1. Olly's In Deep Shit Again

93 7 23
                                    

Olly 

[Three months ago]


I'm good at detention. 

I like scraping gum off desk bottoms. I like tipping the pencil sharpener box upside down into the trash, so all the shavings puff up like clouds. I like the mess it leaves on the floor. I really like the cross look I get from whichever jailor asked me to empty it. 

Emptying the pencil sharpener box never did shit for moral fibre, apparently, cause it still looks like the inside of my locker.

In detention, at least I can eat lunch. I always smuggle half a sandwich in my blazer pocket for sit-ins, enough to hold me for a good ten minutes. Oh my god, today's meatball sub day. This is complete ass. I'm missing Meatball Sub Thursday while thinking about missing Meatball Sub Thursday.

The finest slop from the cafeteria's hairiest lunch lady. Not a bite of it going into me.

Oh, man. Too bad this wasn't detention.

My stomach growls.

I'd rather detention to this.

"How much longer is he going to take?" I ask reception lady. I'm sitting in front of the principal's office. My heels bounce off the carpet. 

Betty—lovely reception lady, two kids, wire-frame glasses—gives me an evil look.

"This might be a shock to you," Betty says, "but when he's not yelling at you in his office, Principal Roach has more important things on his plate."

More important than smacking me around all the time? Bullshit. 

"Such as?" I demand.

She goes back to typing. Her acrylics sound sharp. If she scratched me, it would sting. Could I get her angry enough? I kind of wanted to find out. 

Eight full seconds of Betty's silence follow.

"What are you doing?" I blurt out. "Today's Wordle?"

"Three guesses," she preens, not looking up or slowing down her click-clack. It's distracting, all that click-clack, spacebar-enter, clack-click

It's more distracting to me that she can clack and talk at the same time.

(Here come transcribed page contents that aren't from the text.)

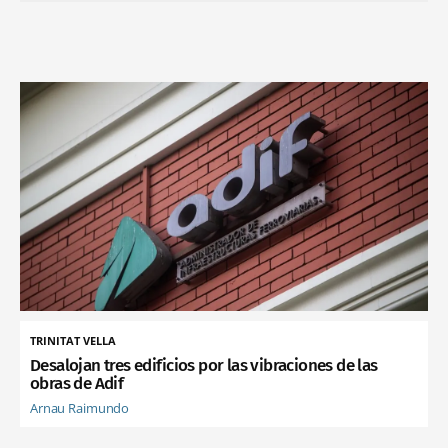
TRINITAT VELLA
Desalojan tres edificios por las vibraciones de las
obras de Adif
Arnau Raimundo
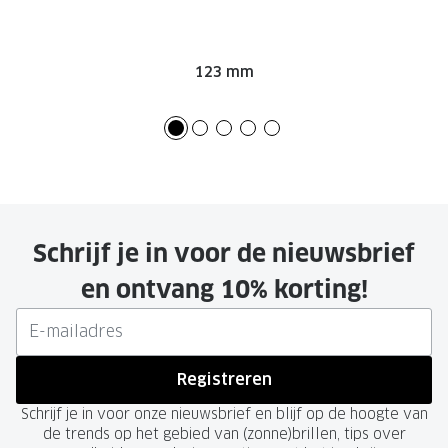
123 mm
Schrijf je in voor de nieuwsbrief
en ontvang 10% korting!
Registreren
Schrijf je in voor onze nieuwsbrief en blijf op de hoogte van
de trends op het gebied van (zonne)brillen, tips over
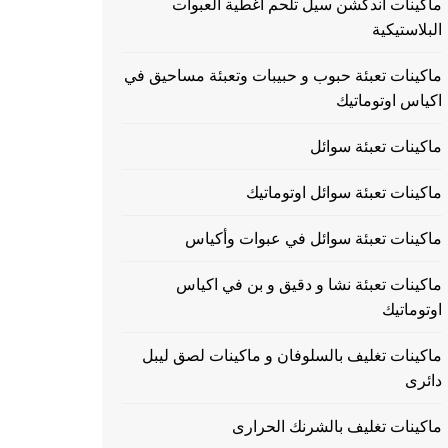
ماكينات اندكشن سيل تلحم اغطية العبوات
البلاستيكية
ماكينات تعبئة حبوب و حبيبات وتعبئة مساحيق في
اكياس اوتوماتيك
ماكينات تعبئة سوائل
ماكينات تعبئة سوائل اوتوماتيك
ماكينات تعبئة سوائل في عبوات وأكياس
ماكينات تعبئة نشا و دقيق و بن في اكياس
اوتوماتيك
ماكينات تغليف بالسلوفان و ماكينات لصق ليبل
دائرى
ماكينات تغليف بالشرنك الحرارى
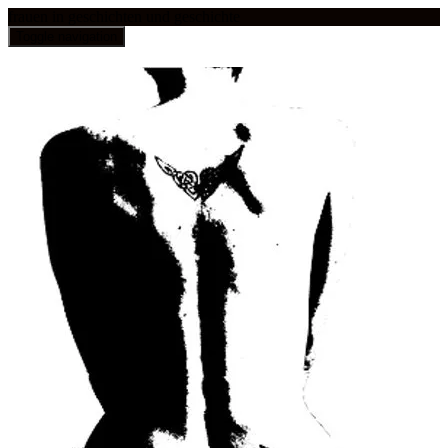
frauen in geschichten und geschichte
Toggle navigation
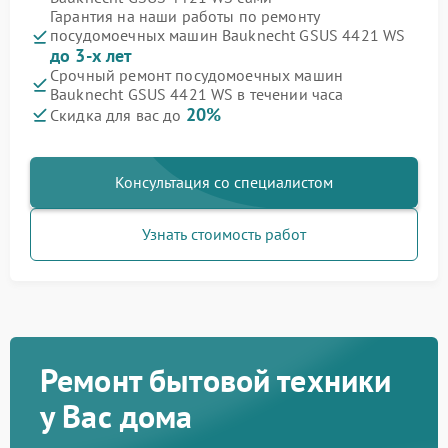
Гарантия на наши работы по ремонту
посудомоечных машин Bauknecht GSUS 4421 WS
до 3-х лет
Срочный ремонт посудомоечных машин
Bauknecht GSUS 4421 WS в течении часа
20%
Скидка для вас до
Консультация со специалистом
Узнать стоимость работ
Ремонт бытовой техники
у Вас дома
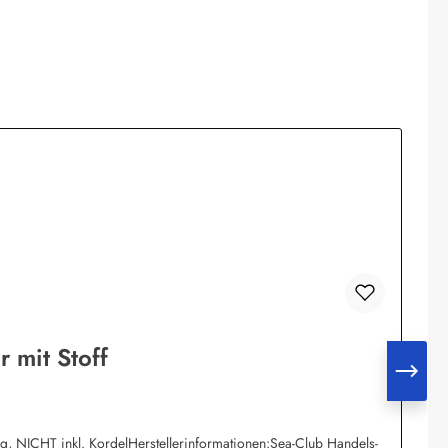
 mit Stoff
ng, NICHT inkl. KordelHerstellerinformationen:Sea-Club Handels-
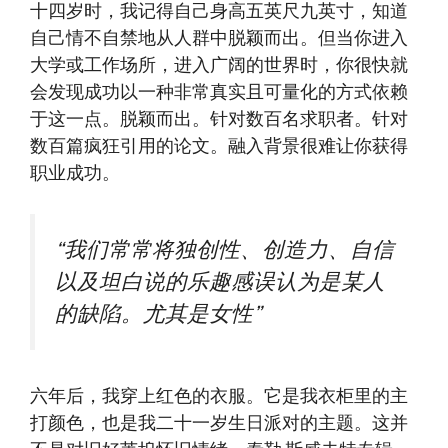
十四岁时，我记得自己身高五英尺九英寸，知道
自己情不自禁地从人群中脱颖而出。但当你进入
大学或工作场所，进入广阔的世界时，你很快就
会发现成功以一种非常真实且可量化的方式依赖
于这一点。脱颖而出。针对数百名求职者。针对
数百篇疯狂引用的论文。融入背景很难让你获得
职业成功。
“我们常常将独创性、创造力、自信
以及坦白说的乐趣感误认为是某人
的缺陷。尤其是女性”
六年后，我穿上红色的衣服。它是我衣柜里的主
打颜色，也是我二十一岁生日派对的主题。这并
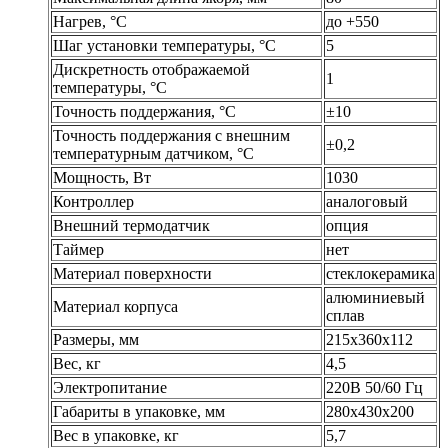
Нагрев, °С
до +550
Шаг установки температуры, °С
5
Дискретность отображаемой
1
температуры, °С
Точность поддержания, °С
±10
Точность поддержания с внешним
±0,2
температурным датчиком, °С
Мощность, Вт
1030
Контроллер
аналоговый
Внешний термодатчик
опция
Таймер
нет
Материал поверхности
стеклокерамика
алюминиевый
Материал корпуса
сплав
Размеры, мм
215х360х112
Вес, кг
4,5
Электропитание
220В 50/60 Гц
Габариты в упаковке, мм
280х430х200
Вес в упаковке, кг
5,7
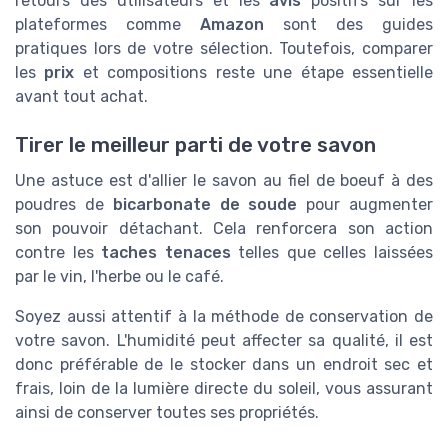
retours des utilisateurs et les
avis
positifs sur les
plateformes comme
Amazon
sont des guides
pratiques lors de votre sélection. Toutefois, comparer
les
prix
et compositions reste une étape essentielle
avant tout achat.
Tirer le meilleur parti de votre savon
Une astuce est d'allier le savon au fiel de boeuf à des
poudres de
bicarbonate de soude
pour augmenter
son pouvoir détachant. Cela renforcera son action
contre les
taches tenaces
telles que celles laissées
par le vin, l'herbe ou le café.
Soyez aussi attentif à la méthode de conservation de
votre savon. L'humidité peut affecter sa qualité, il est
donc préférable de le stocker dans un endroit sec et
frais, loin de la lumière directe du soleil, vous assurant
ainsi de conserver toutes ses propriétés.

"Don't tell me today's word," I warn her.

She sips from a giant water tumbler. "Ah." She smacks her lips. "It's 'doubt'."

"Evil woman."

"You weren't solving any mysteries today anyway, Sherlock. You're in too much trouble."

I was in trouble. I should tell you why I'm in the shit, but—

I was still zero from thirty-three on Wordle. Depressing. Not something to be proud of, but there you are. My deal's the same with Tetris, Connect 4, Scrabble, or that Australian Letters and Numbers show mom binges.

My brain doesn't do the thing it's supposed to. It's like, if letters don't already make up a word, then maybe that word doesn't want to be made. You get me?

You get me.

Betty, looking mighty proud about the bigness of her brain, goes back to typing.

Ten wordless, clackity seconds pass, and then I'm no longer vibing the silence. It's get-a-reaction-out-of-Betty time. "Do you think Roach combs his hair over his bald spot himself? Or does he get his wife to do it?"